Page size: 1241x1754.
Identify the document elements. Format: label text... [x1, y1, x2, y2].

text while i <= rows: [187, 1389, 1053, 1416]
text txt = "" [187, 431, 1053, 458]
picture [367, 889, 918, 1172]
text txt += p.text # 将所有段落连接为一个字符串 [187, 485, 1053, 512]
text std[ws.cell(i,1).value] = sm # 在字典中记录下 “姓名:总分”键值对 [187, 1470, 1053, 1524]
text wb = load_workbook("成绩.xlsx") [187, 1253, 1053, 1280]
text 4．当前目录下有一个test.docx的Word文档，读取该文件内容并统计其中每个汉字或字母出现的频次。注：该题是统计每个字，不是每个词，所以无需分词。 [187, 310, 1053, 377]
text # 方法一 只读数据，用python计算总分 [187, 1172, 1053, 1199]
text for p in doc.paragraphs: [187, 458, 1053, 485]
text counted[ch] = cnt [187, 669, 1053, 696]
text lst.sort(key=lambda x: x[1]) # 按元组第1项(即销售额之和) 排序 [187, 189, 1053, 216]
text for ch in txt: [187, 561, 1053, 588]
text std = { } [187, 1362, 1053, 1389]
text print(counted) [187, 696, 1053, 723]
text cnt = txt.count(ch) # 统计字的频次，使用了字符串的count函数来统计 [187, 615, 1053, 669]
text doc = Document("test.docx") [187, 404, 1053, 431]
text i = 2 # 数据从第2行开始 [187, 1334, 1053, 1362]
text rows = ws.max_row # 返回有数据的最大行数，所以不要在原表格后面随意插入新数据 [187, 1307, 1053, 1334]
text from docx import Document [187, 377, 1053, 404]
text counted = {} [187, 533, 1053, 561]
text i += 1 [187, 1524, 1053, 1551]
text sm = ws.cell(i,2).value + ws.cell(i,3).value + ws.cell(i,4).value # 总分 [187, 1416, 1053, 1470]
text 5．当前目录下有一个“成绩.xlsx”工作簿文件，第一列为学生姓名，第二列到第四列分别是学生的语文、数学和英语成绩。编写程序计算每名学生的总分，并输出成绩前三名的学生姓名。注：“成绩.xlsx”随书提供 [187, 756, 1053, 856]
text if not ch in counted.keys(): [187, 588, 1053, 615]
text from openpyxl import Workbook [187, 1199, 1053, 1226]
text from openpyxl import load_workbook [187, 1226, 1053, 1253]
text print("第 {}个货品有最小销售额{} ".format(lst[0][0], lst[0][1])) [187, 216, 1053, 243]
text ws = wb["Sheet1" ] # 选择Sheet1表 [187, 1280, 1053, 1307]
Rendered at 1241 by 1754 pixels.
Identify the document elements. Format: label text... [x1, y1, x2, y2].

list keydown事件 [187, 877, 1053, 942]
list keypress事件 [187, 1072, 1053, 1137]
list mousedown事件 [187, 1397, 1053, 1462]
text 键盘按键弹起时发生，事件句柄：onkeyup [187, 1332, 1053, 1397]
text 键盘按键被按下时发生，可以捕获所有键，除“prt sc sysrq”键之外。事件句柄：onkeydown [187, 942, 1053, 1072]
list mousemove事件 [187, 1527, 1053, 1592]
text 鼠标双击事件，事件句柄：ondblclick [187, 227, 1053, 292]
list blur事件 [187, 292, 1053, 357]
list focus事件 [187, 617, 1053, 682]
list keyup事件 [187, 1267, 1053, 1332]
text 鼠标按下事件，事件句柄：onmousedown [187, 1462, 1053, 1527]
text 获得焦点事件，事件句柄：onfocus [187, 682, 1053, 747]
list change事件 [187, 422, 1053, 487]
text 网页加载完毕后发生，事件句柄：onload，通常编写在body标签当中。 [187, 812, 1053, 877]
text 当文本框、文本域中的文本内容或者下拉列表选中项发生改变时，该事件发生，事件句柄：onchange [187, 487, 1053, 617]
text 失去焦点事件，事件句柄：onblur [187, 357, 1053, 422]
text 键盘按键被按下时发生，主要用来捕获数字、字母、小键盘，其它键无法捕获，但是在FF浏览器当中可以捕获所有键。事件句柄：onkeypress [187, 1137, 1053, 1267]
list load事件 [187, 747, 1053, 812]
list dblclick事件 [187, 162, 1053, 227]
⁂
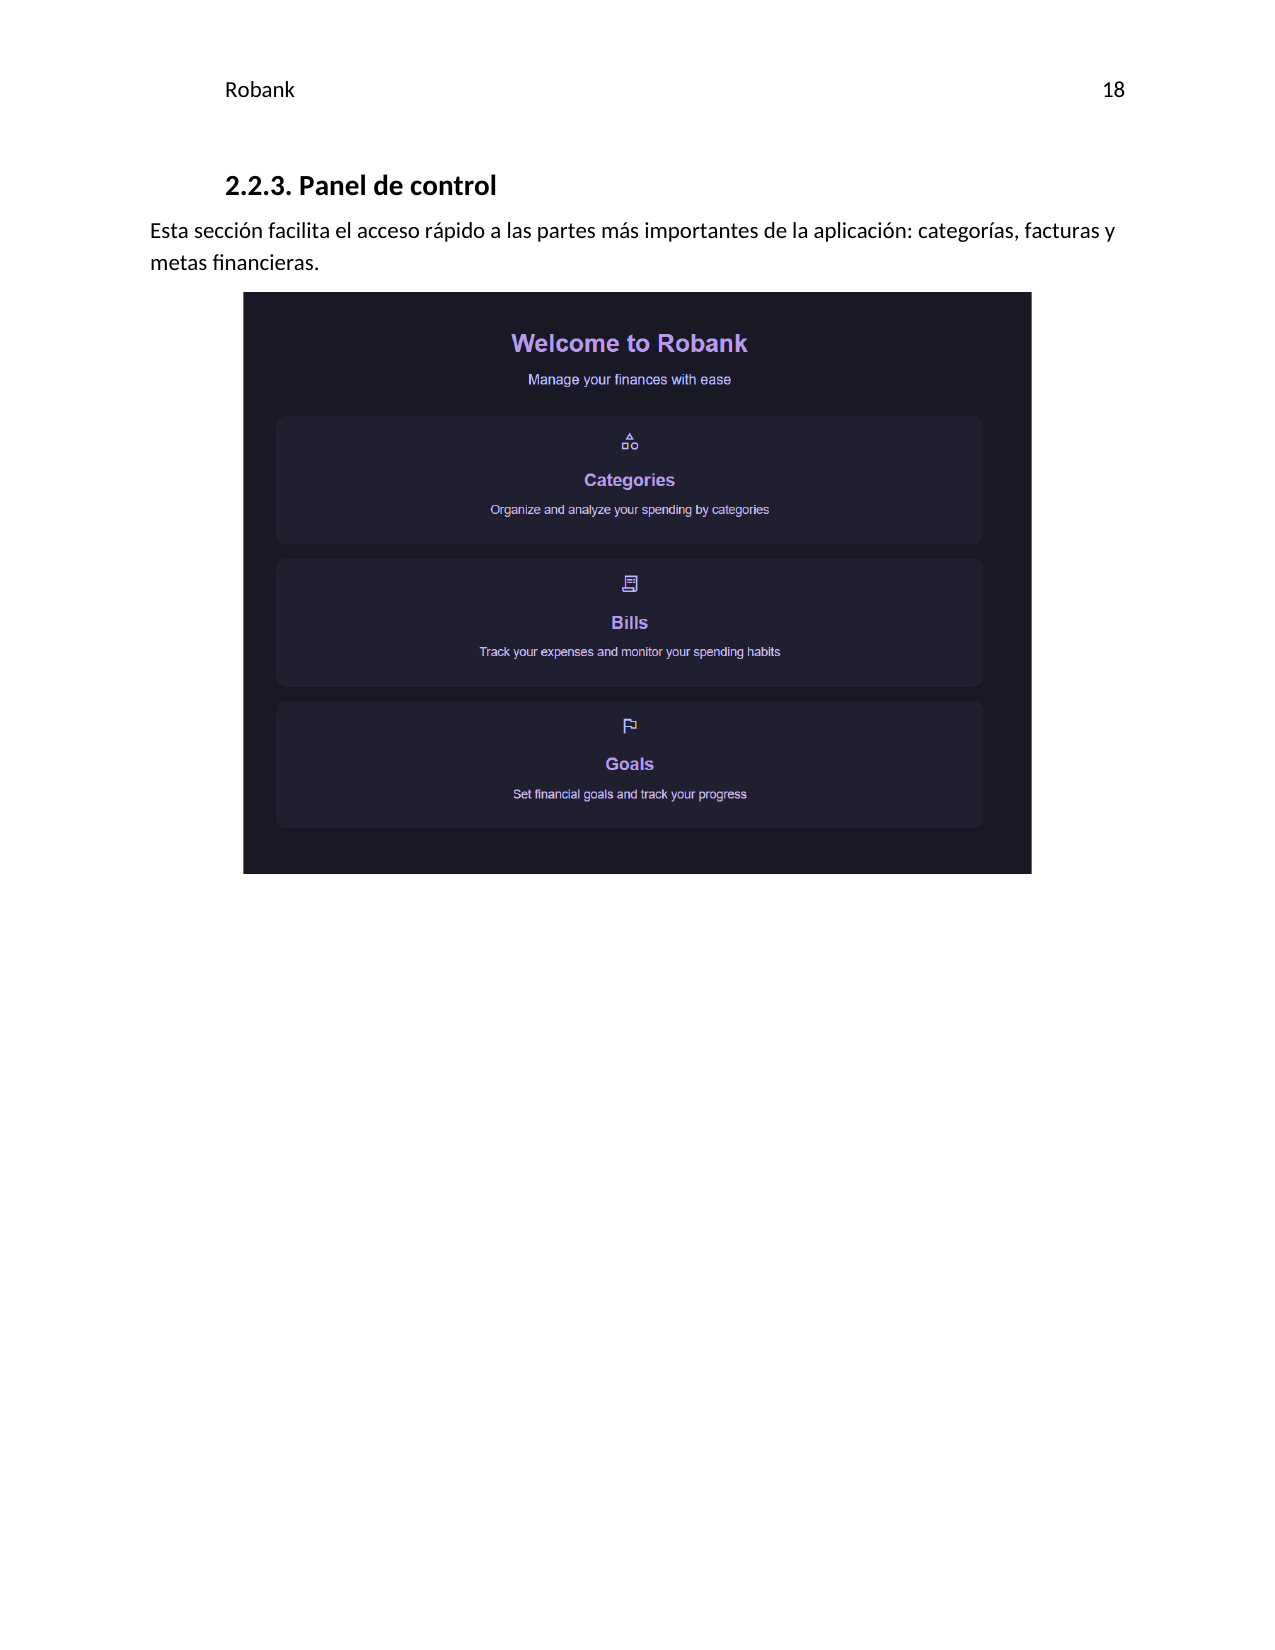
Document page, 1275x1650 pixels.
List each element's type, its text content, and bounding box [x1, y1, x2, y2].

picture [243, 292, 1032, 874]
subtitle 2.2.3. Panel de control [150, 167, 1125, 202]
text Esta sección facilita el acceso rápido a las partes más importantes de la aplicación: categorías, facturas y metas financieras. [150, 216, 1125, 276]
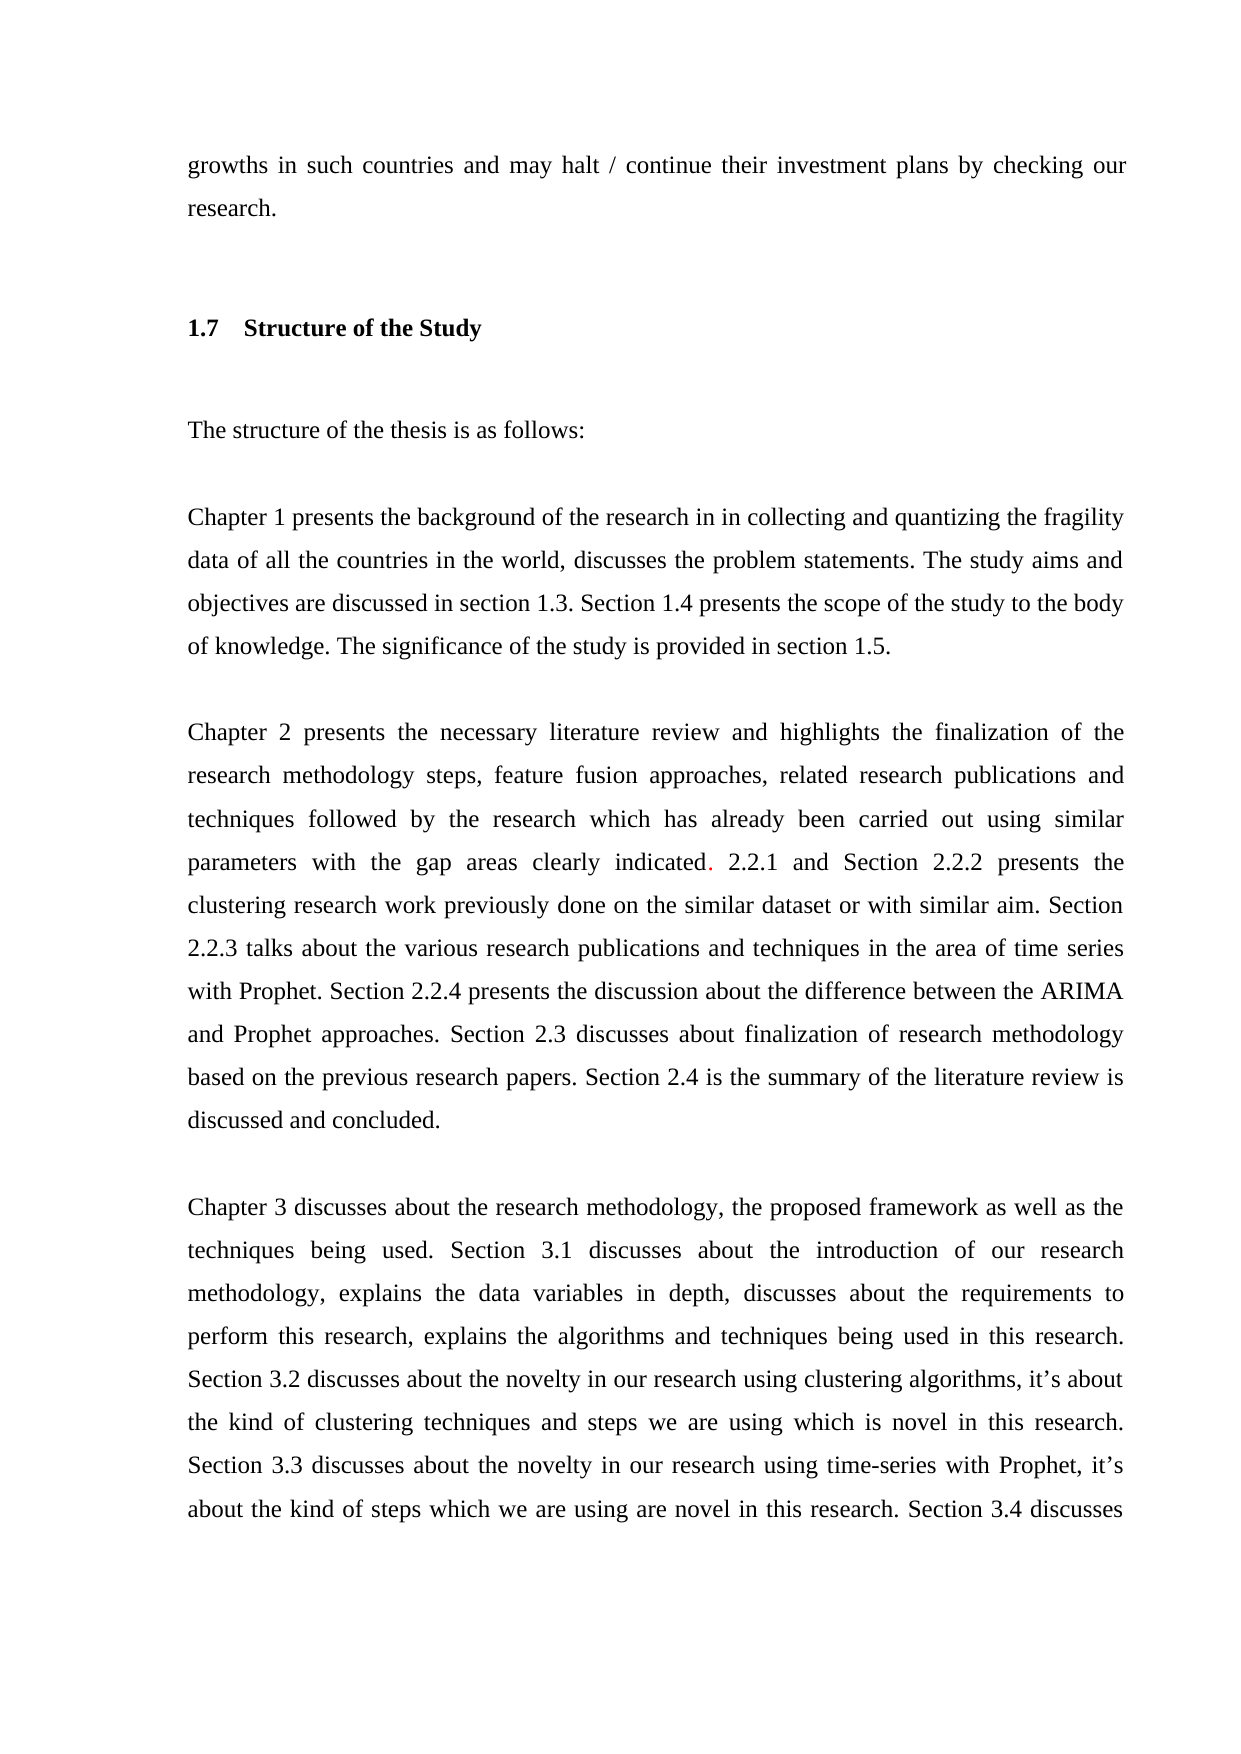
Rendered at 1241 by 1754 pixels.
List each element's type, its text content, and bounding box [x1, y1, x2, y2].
⁂
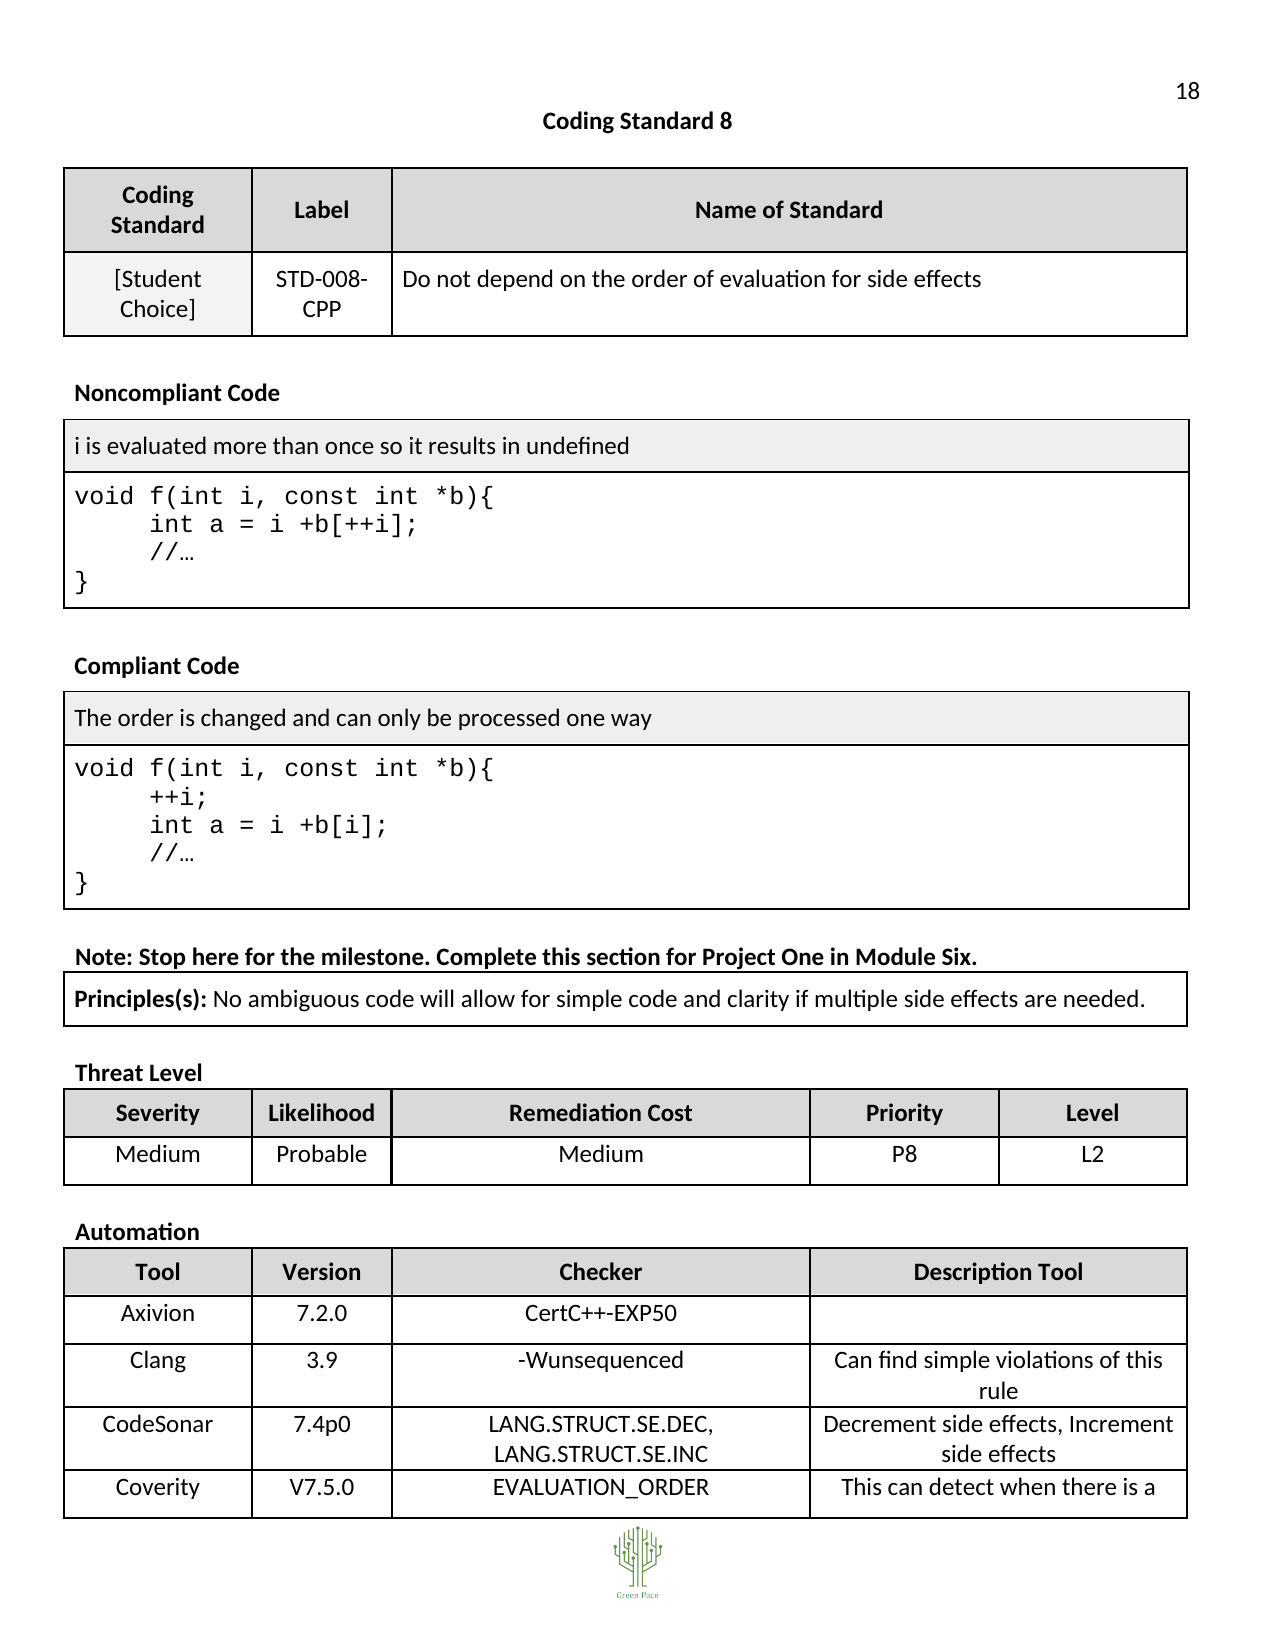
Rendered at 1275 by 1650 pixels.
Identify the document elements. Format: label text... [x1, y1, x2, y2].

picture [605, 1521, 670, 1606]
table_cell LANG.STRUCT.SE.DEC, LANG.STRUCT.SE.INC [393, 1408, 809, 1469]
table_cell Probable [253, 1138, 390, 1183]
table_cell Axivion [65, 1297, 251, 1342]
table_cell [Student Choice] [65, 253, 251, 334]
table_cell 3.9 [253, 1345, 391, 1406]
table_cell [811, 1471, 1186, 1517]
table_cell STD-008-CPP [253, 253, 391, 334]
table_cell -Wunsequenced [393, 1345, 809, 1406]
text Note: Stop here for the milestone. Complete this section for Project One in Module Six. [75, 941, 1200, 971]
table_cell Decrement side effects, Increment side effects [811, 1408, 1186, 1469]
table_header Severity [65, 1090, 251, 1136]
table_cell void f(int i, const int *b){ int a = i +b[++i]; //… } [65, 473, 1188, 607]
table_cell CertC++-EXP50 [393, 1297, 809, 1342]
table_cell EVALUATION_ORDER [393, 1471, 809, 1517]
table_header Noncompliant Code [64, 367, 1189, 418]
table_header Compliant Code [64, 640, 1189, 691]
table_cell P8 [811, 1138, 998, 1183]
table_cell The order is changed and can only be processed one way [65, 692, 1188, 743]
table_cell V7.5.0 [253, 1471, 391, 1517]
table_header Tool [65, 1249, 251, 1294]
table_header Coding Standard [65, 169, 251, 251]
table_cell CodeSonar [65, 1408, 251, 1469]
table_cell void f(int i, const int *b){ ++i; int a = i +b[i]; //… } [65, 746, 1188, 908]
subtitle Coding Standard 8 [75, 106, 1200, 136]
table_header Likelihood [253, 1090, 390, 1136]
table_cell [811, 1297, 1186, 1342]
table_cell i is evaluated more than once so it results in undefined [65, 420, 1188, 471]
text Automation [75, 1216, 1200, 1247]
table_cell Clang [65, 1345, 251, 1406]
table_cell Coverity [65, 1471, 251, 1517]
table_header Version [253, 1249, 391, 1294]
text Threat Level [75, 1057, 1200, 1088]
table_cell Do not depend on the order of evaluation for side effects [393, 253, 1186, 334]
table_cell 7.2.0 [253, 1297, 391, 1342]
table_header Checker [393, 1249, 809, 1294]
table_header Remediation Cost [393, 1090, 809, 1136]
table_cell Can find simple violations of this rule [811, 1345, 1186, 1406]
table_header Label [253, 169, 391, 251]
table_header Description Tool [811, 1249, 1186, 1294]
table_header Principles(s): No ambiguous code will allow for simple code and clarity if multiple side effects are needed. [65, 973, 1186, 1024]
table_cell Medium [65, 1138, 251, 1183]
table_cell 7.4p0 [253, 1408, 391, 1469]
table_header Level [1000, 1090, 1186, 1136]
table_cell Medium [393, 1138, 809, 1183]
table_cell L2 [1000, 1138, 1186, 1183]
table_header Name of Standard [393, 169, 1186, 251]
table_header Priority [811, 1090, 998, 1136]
⁂
▶ **EXERCISE INSTRUCTIONS**:
Every line above with the string "pixels" in it needs to be copied.

▶ **RESPONSE**:
Rendered at 1241 by 1754 pixels.
Document page, 1275x1650 pixels.
Rendered at 1241 by 1754 pixels.
Rendered at 1275 by 1650 pixels.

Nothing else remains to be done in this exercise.